Clear Light of Day takes place largely in the shadow of Indian independence, and especially the Partition that accompanied it. Responding to longstanding demands from Muslims for an independent state, the British split India into two countries, India and Pakistan. While India’s elites celebrated the independence movement’s victory and the nation’s birth as a secular, democratic republic, the masses faced horrific violence. This was the case particularly in Punjab and Bengal (which were split between India and Pakistan) but also in cities like Delhi, where tens of thousands of people died in violent riots. In the Partition’s immediate aftermath, some 300,000 Muslim migrants left Delhi and roughly 500,000 non-Muslims came from Pakistan, and the city’s population doubled overall between 1941 and 1951. Still, Delhi’s history is inextricably connected to both cultures, as its rulers were long Urdu-speaking Muslims and its masses Hindi-speaking Hindus. While not central to the Das family’s conflicts, the Partition serves as a metaphor for their separation (as Tara and Raja move away permanently just after it) and its violence is constantly present in Part II of the novel. For instance, Hyder Ali Sahib, the Das family’s wealthy Muslim landlord, leaves with his family for Hyderabad—which briefly remains an independent princely state ruled by a Muslim Nizam. Bim notes the city’s growing refugee camps while on the bus with Dr. Biswas, then learns about Mahatma Gandhi’s murder at the hands of a radical Hindu assassin on another date with him. Above all, Raja’s love for Urdu poetry enables him to cross between Hindu and Muslim social spheres in a way that is increasingly taboo in his day and age, but which also represents Desai’s hopes for a future in which India can again find the religious harmony she observed in her childhood.

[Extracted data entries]
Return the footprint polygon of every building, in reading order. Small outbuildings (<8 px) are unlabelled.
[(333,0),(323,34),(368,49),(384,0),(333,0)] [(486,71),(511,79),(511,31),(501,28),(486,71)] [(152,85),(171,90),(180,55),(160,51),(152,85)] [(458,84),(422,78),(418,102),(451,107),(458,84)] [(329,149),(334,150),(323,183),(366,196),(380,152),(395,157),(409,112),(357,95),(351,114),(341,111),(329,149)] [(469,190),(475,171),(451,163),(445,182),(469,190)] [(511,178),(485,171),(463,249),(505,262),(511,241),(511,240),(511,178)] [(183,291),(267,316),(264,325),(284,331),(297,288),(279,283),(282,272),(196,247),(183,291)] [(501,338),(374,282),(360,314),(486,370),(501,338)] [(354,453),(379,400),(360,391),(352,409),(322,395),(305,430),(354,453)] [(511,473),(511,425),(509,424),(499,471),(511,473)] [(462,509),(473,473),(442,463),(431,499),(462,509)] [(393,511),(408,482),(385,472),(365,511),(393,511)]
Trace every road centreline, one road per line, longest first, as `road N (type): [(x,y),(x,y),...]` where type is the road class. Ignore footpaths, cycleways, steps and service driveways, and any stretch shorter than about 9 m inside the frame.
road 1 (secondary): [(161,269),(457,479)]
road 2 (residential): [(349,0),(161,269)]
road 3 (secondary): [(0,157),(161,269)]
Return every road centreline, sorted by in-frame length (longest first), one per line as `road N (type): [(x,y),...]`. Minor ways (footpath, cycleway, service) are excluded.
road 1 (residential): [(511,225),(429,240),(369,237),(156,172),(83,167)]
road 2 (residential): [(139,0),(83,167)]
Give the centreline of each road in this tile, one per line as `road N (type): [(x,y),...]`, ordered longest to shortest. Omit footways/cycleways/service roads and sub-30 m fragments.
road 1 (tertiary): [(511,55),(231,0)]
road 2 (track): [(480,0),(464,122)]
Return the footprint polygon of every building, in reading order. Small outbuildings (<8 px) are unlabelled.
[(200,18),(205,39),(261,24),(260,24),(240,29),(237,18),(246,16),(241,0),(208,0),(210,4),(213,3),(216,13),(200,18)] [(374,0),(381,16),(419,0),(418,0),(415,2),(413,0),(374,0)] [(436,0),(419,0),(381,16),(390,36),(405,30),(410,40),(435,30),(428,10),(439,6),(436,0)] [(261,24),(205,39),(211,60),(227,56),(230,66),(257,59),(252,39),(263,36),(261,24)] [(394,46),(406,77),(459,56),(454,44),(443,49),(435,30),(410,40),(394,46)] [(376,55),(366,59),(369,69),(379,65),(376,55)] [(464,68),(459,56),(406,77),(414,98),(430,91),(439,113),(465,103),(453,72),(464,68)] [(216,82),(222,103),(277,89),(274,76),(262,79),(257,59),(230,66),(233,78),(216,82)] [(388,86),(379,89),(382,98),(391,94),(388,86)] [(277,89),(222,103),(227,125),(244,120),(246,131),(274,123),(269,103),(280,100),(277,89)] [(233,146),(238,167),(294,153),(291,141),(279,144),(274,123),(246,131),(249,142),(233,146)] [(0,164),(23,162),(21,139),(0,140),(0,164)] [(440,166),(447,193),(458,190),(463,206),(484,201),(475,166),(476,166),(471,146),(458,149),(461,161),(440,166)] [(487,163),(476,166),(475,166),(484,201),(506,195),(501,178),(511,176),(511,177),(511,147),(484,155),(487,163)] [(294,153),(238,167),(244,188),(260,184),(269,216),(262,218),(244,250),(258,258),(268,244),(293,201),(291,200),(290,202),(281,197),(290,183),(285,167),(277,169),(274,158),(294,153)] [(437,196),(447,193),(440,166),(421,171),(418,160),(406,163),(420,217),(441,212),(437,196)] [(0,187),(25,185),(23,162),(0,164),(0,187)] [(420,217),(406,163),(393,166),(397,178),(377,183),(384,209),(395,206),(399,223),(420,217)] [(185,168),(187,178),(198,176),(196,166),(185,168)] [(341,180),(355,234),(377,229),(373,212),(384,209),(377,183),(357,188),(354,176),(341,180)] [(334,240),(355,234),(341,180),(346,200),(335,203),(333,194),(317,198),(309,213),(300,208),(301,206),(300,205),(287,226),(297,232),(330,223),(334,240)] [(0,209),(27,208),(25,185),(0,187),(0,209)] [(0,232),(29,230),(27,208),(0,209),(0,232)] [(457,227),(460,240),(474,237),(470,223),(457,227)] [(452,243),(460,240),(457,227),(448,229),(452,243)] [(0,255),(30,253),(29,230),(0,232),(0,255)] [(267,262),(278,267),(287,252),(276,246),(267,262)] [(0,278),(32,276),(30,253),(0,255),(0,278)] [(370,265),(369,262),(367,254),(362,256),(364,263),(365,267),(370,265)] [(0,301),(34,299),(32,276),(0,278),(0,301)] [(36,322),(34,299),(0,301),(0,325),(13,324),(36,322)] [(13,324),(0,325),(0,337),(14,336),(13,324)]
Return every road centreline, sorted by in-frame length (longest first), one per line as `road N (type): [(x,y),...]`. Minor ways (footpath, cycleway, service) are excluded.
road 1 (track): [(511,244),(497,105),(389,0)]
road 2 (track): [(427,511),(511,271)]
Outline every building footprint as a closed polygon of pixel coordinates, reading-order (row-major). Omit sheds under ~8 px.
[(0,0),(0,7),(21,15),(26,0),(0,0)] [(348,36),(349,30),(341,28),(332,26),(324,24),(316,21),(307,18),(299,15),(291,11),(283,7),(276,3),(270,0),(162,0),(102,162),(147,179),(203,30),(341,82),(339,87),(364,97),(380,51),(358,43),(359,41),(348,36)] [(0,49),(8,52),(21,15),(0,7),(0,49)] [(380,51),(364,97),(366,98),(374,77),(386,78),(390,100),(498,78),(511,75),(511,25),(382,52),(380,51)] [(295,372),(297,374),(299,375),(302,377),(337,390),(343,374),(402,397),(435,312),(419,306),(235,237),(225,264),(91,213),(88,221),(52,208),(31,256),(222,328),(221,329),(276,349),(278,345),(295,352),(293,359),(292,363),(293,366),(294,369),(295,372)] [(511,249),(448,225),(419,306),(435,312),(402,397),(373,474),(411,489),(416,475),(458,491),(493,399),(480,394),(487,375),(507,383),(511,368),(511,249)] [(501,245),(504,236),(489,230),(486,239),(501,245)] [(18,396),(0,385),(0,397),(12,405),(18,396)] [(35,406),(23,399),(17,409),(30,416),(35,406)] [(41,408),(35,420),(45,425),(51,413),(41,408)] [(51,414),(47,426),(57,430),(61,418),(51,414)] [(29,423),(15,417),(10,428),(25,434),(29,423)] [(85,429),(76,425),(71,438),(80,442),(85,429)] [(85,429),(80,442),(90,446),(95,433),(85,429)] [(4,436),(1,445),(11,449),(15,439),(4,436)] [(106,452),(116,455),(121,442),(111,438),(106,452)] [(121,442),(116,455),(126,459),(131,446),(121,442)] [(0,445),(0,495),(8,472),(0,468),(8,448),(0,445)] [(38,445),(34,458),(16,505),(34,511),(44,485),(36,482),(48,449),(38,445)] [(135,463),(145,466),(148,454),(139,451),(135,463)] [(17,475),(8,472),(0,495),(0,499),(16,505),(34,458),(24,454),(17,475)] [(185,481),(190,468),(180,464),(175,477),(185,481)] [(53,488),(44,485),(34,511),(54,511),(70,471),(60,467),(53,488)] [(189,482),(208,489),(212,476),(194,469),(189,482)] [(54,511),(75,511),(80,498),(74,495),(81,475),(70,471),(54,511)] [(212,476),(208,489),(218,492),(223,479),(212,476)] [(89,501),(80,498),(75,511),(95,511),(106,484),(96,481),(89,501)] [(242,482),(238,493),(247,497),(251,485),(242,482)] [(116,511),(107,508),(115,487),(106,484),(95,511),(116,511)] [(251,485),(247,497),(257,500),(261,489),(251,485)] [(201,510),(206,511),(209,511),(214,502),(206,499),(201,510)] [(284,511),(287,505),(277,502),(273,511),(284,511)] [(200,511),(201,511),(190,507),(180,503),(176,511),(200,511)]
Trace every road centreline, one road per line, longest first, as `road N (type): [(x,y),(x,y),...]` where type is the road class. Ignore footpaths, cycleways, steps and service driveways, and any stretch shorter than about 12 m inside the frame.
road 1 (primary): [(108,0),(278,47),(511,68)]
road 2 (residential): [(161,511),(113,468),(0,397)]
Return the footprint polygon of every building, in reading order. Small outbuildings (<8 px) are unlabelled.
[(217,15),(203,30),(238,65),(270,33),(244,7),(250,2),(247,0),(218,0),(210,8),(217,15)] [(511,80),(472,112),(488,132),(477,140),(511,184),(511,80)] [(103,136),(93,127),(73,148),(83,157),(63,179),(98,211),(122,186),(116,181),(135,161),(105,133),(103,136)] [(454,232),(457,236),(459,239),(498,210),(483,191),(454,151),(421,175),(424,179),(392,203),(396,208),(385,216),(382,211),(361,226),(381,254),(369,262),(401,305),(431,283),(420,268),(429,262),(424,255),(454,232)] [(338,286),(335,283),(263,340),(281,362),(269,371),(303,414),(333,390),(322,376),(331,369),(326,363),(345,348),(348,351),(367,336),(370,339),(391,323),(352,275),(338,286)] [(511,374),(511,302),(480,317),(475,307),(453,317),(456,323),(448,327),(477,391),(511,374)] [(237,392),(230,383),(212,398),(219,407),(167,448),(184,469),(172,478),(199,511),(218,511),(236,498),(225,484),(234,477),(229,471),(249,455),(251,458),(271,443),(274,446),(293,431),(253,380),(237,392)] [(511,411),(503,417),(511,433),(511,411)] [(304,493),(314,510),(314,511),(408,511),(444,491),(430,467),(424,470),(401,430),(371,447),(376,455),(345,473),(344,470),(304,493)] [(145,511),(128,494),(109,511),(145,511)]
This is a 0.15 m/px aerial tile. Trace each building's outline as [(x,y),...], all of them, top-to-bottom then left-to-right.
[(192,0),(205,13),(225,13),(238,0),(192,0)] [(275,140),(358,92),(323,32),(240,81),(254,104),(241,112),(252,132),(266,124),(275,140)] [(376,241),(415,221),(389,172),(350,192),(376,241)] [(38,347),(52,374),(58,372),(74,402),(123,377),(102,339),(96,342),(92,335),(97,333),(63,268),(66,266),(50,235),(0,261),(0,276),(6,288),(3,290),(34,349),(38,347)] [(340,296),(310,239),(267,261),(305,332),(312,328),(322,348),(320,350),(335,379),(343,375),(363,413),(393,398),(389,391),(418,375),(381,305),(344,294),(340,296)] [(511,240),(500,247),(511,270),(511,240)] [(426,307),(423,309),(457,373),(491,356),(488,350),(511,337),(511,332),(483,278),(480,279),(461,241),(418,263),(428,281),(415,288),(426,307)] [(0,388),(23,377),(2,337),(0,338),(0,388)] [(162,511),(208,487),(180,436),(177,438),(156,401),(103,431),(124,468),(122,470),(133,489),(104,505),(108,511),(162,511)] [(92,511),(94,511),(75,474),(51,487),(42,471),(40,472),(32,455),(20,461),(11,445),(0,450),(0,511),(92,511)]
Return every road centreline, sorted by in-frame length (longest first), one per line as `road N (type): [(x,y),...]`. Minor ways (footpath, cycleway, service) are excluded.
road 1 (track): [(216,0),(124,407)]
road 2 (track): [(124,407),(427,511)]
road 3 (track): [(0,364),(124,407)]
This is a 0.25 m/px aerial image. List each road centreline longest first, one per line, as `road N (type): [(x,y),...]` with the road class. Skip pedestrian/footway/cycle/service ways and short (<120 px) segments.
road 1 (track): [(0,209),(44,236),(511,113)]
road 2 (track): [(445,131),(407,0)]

### WORK INSTRUCTIONS
• A. From the passage on Partition in Clear Light of Day, translate this sentence into Spanish: "Responding to longstanding demands from Muslims for an independent state, the British split India into two countries, India and Pakistan."
• B. List every geographic place named in the passage on Partition in Clear Light of Day.
• C. Pick up the passage on Partition in Clear Light of Day from where it stops.

### ANSWERS
• A. En respuesta a las antiguas demandas de los musulmanes de un Estado independiente, los británicos dividieron la India en dos países, la India y Pakistán.

• B. India, Pakistan, Punjab, Bengal, Delhi, Hyderabad

• C.
Other Books Related to Clear Light of Day

While Anita Desai’s novels have touched on a wide range of themes and historical, geographical, and cultural settings, they have largely approached questions of gender, history, diaspora, and cultural identity in India through rich profiles of Indian women’s inner lives and family relationships. Her first major novel is arguably Fire on the Mountain (1977), which follows an elderly widow who lives alone in the mountains and receives a surprise visit from her great-granddaughter. Desai’s second Booker Prize-nominated novel (after this one) is In Custody (1984), which explores Hindu-Muslim relations and Delhi history through the story of a down-and-out Hindi teacher’s fraught relationship with an elderly Urdu poet. Her young adult novel The Village by the Sea (1982) describes a struggling village family’s relationship with elderly vacationers from the city, Baumgartner’s Bombay (1988) describes a German Jewish Holocaust refugee who moves to India, and Fasting, Feasting (1999) focuses on an Indian family whose son goes to an American university. Anita Desai’s daughter Kiran Desai, also a novelist, has published Hullabaloo in the Guava Orchard (1998) and the Booker Prize-winning The Inheritance of Loss (2006), and her friend and neighbor Ruth Prawer Jhabvala is best known for Heat and Dust (1975). Some of the English poems that Desai’s characters read in Clear Light of Day include Lord Byron’s “The Destruction of Sennacherib” (1815), T.S. Eliot’s “The Waste Land” (1922), and D.H. Lawrence’s “The Ship of Death” (1932). They also read the Urdu-language works of poets like Mirza Ghalib, Daagh Dehlvi, and especially Pakistan’s national poet Muhammad Iqbal.
Key Facts about Clear Light of Day
  • Full Title: Clear Light of Day
  • When Written: 1978–1980
  • Where Written: Mumbai, India
  • When Published: 1980
  • Literary Period: Contemporary
  • Genre: Novel, Historical Fiction, Indian Fiction, Psychological Fiction
  • Setting: The Das family home on Bela Road in Old Delhi
  • Climax: Bim lashes out at Baba, regrets it, and decides to forgive her family.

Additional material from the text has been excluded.